Groups are informed to use the lab sheet to record their findings. The hand lens is used to observe the behavior of the earthworm. Also, the groups are informed to measure the length of the earthworm. They are instructed to measure in centimeters. Scientists use the metric systems to record their data. This investigation helps students use their scientific process skills. It is important that students use their scientific process skills so they learn how scientists work.

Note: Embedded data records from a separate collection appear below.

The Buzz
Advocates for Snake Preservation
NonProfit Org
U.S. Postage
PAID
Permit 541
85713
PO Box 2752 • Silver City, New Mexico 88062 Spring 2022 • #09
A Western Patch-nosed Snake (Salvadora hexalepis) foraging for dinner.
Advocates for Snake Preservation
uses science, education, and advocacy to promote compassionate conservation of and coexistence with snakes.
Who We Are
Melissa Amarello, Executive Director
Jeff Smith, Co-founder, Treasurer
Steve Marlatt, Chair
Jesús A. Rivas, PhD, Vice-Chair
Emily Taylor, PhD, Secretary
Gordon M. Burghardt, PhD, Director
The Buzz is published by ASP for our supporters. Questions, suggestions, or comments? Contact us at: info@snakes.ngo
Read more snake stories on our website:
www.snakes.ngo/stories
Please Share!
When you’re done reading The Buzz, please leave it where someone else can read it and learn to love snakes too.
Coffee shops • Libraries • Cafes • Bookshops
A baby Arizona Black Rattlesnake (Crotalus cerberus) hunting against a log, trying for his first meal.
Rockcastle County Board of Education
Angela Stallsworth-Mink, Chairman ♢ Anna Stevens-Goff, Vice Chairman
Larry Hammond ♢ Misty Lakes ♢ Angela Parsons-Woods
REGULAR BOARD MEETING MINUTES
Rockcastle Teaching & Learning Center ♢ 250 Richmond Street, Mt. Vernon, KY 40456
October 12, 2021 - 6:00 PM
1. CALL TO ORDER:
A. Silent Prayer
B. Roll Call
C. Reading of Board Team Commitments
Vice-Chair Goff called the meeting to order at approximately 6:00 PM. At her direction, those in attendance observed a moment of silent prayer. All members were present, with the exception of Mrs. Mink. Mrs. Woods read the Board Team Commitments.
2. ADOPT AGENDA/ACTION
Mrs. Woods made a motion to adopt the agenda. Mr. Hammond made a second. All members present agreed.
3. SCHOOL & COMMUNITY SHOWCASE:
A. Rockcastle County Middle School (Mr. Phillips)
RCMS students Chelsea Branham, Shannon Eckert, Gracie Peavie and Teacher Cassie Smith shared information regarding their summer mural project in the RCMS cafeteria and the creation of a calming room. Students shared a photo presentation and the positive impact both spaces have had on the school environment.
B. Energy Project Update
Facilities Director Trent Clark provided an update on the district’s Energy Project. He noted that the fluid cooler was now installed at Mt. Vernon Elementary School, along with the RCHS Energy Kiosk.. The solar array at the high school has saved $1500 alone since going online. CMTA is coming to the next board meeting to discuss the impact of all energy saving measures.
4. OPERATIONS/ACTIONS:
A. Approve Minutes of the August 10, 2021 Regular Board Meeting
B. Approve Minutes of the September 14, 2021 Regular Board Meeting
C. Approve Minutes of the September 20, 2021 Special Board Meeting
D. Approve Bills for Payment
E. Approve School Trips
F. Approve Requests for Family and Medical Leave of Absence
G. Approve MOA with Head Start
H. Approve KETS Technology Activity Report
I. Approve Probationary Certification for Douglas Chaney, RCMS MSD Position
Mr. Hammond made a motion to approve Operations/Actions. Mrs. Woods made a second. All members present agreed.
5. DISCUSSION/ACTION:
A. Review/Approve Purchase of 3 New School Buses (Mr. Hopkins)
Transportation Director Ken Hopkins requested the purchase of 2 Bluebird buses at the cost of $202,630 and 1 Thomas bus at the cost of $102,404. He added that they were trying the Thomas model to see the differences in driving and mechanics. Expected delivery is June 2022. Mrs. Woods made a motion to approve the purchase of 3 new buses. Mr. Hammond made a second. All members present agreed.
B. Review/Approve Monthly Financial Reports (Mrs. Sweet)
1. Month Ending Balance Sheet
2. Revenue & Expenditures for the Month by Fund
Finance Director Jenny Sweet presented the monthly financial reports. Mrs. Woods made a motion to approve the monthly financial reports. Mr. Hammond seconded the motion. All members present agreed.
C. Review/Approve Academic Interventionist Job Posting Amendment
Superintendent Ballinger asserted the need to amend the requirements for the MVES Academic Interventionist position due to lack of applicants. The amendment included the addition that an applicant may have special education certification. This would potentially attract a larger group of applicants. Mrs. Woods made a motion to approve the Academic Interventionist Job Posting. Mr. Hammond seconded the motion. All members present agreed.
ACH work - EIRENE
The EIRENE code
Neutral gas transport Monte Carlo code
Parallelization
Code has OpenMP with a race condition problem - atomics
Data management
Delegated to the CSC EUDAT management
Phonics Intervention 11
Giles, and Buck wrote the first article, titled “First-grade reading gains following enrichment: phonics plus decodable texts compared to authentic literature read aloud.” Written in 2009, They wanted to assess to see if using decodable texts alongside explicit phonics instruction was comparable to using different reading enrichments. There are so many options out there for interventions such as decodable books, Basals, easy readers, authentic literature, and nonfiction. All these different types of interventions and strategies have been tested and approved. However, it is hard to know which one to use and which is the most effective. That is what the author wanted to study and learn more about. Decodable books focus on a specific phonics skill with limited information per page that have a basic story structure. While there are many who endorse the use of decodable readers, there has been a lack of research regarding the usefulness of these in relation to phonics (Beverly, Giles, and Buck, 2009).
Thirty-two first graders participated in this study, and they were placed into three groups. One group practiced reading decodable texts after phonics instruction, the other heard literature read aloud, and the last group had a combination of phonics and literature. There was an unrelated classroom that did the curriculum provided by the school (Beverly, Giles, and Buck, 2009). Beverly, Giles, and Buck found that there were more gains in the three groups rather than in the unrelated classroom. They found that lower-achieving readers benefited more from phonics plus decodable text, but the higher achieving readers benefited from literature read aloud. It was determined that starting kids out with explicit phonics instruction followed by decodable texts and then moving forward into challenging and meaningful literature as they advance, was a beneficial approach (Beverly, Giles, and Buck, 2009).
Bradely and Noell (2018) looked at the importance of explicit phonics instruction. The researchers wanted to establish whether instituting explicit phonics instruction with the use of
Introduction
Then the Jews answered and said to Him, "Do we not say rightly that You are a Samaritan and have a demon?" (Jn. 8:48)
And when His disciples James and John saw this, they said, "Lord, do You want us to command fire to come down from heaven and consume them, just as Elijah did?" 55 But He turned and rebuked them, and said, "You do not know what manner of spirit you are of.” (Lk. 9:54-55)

I play the role as the facilitator by walking around posing questions such as: where do worms live?; how do worms change the soil?;how do they move? how do they survive? I inform the groups that worms change the soil, which helps plant grow. Teacher note: I make sure that students understand that worms can be found in caves and in forest. In asking the groups questions, I am checking for students understanding or misconceptions.
After the groups complete their lab sheet, the groups have a debriefing as an entire class. They share their observations with their peers. I permit the students to share their findings, so they can communicate with others. This helps to boost their oral communication skills.
Here is the Earthworms Lab Sheet-Student Work.
Observe the Junior Scientists- Worm video.
The students are signaled to return to their desks. Students are provided a worm habitat hand out. They are encouraged to draw a habitat for a worm. The students can focus on their worm living in a cave or forest. Worms can be located in both locations. The students turn in the hand out, and I am checking to make sure that students draw a habitat that will help the worm survive in that particular environment.